New York Transit Museum
The New York Transit Museum (also called the NYC Transit Museum) is a museum that displays historical artifacts of the New York City Subway, bus, and commuter rail systems in the greater New York City metropolitan region. The main museum is located in the decommissioned Court Street subway station in Downtown Brooklyn and Brooklyn Heights in the New York City borough of Brooklyn. There is a smaller satellite Museum Annex in Grand Central Terminal in the midtown area of Manhattan.
On the platform (lower) level, two fully powered and operational subway tracks contain many historic examples of New York City subway and elevated railway equipment on permanent display. Preserved railcars, most of which can still be operated, date as far back as the predecessor companies that came before the New York City Transit Authority, such as the BMT and IRT private companies, and the city owned and operated IND. The platform bordering one of the two tracks is equipped with hinged bright yellow gap filler boards, to allow the narrower IRT railcars to be safely boarded from a platform which was built for the wider cars running on newer lines.
A few specialized railwork vehicles formerly used for maintenance are also usually on view. In addition to the operational rolling stock, there is a large wheel truck and motor (bogie) on display on the platform itself, along with a series of informational panels showing the development of New York City's rail transit systems.
In addition, a fully functional underground "signal tower" control room is on view, a facility that was used to monitor the IND Fulton Street Line and IND Crosstown Line when the subway station was in active revenue service. The track diagram indicator lights and control levers are fully operational, and are still needed when the subway cars on display are replaced or moved; however, since the controls are live, the control panel is secured and locked, but visitors can still view it through a window and read explanatory signs.

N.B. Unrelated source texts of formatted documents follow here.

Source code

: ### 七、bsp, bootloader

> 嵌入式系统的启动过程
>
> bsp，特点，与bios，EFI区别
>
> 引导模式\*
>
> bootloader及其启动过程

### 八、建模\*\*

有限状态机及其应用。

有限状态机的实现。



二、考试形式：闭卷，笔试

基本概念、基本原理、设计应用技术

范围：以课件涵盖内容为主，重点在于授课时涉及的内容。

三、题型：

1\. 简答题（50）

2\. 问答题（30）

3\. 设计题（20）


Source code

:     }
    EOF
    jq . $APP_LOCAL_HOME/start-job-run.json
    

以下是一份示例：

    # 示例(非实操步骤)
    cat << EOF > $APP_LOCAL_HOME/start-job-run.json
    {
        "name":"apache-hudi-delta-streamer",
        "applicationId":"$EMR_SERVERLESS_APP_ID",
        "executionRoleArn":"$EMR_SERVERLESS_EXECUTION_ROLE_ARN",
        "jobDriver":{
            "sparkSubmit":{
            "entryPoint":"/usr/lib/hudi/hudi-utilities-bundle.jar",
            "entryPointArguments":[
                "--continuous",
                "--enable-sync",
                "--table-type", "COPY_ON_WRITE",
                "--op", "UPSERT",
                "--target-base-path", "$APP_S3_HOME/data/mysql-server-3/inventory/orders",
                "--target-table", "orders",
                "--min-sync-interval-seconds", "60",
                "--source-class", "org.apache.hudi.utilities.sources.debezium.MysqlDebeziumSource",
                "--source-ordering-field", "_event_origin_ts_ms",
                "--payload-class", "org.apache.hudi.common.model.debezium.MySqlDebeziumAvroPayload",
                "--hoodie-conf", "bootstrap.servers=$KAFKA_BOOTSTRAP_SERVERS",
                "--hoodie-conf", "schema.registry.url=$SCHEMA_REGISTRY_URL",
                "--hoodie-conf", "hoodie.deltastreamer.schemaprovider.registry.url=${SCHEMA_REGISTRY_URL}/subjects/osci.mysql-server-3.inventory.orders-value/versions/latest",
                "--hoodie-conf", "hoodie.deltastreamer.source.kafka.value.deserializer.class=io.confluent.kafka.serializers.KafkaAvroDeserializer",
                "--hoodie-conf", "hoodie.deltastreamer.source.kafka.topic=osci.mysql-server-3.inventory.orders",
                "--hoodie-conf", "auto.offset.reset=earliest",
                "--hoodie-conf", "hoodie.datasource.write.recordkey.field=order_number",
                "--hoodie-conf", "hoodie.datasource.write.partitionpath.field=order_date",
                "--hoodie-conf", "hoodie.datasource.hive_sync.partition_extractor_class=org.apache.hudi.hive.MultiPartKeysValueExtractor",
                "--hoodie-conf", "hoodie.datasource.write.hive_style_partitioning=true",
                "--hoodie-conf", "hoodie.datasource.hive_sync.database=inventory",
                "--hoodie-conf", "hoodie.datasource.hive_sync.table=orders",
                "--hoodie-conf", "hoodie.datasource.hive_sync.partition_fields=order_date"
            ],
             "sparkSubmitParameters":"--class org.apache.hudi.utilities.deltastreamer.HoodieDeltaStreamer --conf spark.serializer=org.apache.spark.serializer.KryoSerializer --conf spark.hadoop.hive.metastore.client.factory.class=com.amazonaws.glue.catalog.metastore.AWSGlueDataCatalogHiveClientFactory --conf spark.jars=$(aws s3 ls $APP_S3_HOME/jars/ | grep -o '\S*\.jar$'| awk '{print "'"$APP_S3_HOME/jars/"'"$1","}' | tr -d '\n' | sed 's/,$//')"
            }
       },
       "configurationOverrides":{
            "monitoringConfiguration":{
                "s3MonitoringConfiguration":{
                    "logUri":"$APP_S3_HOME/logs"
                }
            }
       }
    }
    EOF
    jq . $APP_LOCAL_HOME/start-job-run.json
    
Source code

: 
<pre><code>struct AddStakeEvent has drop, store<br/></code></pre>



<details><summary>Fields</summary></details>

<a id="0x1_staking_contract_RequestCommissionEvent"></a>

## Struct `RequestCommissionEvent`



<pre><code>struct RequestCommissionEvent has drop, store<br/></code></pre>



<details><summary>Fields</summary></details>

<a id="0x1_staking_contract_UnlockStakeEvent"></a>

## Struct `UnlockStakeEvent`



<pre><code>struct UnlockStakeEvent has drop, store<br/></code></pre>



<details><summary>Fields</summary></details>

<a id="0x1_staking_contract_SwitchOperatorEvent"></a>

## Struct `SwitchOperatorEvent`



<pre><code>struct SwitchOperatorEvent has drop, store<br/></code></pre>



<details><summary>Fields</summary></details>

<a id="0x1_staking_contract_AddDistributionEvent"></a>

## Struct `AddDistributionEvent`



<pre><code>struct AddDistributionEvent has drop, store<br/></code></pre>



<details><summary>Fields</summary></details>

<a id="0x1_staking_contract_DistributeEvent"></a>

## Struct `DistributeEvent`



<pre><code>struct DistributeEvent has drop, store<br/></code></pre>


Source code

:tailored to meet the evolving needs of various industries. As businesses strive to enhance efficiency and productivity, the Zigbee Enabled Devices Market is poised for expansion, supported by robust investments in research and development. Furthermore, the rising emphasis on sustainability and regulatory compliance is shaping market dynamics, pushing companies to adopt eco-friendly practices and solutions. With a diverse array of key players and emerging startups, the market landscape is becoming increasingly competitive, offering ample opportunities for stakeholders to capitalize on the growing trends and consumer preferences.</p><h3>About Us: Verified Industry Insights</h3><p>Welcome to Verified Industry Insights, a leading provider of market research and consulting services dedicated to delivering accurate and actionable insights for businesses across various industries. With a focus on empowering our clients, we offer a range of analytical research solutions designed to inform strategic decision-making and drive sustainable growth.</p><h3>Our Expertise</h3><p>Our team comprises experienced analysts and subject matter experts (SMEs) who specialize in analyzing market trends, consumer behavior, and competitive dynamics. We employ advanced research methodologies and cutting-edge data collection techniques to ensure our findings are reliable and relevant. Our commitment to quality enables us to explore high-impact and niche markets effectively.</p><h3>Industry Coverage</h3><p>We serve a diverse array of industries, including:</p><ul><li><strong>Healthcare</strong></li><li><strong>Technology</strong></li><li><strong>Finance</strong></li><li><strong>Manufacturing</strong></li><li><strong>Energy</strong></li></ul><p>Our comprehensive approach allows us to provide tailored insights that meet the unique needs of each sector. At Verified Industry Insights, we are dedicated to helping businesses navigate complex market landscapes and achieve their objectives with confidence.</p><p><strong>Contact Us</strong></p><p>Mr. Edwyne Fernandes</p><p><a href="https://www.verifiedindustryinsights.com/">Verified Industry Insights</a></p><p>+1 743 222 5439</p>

Other artifacts in the museum include a poster for the 1926 lost film, Subway Sadie, as well as an original brass light fixture from the station's operating days. It also features an original mosaic plaque from the 137th Street station, dating back to the subway's 1904 opening.
Bus fleet and artifacts
Besides subway cars, the museum has a sizable vintage bus fleet of retired buses. Because there is no area available for their permanent exhibition in the underground museum, they are stored in various bus depots around the city. They are brought out for special events, such as the museum's annual "Bus Festival," which is held annually in conjunction with the Atlantic Antic street fair. The Bus Festival began as an annual tradition in 1994. During the Bus Festival, the museum opens its doors for free.